Brief: Once you find the line with "exit macro) without" in the data that follows, repeat it and every line after it exactly, through the line with "turn (in other".

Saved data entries
• • • •

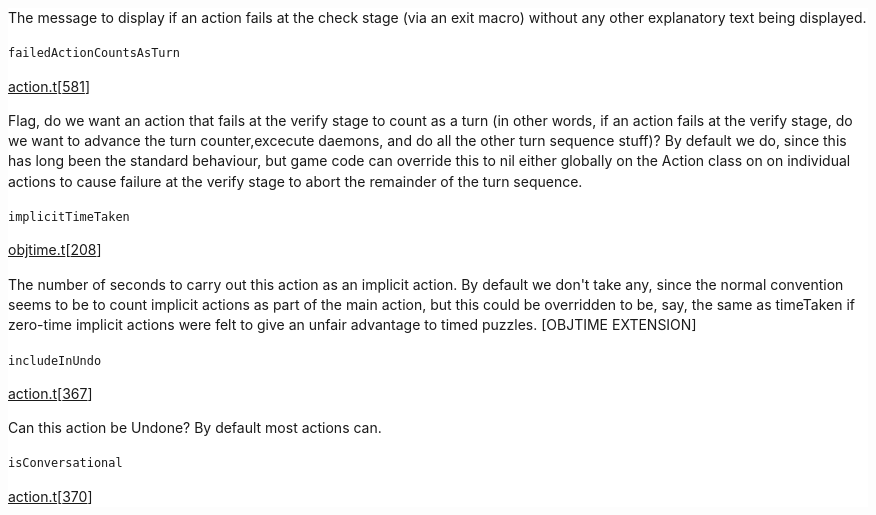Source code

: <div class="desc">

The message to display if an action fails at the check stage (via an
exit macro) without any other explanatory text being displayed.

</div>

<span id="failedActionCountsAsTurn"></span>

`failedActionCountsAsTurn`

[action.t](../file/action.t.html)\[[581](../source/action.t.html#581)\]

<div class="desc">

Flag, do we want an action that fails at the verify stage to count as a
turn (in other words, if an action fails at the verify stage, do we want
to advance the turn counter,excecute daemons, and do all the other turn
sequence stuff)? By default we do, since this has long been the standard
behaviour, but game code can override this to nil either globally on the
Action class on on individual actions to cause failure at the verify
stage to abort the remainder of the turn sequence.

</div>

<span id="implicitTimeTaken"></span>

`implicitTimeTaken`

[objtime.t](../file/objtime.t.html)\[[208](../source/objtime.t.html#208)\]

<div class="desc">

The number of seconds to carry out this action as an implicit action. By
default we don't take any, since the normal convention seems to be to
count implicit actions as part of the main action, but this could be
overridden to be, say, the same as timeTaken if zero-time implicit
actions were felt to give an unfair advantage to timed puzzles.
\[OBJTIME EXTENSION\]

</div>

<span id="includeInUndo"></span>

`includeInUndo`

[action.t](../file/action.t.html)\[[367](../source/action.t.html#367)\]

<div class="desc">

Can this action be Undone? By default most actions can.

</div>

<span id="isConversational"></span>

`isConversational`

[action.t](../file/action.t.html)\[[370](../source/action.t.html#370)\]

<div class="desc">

• • • •

Solved exercise:
exit macro) without any other explanatory text being displayed.

</div>

<span id="failedActionCountsAsTurn"></span>

`failedActionCountsAsTurn`

[action.t](../file/action.t.html)\[[581](../source/action.t.html#581)\]

<div class="desc">

Flag, do we want an action that fails at the verify stage to count as a
turn (in other words, if an action fails at the verify stage, do we want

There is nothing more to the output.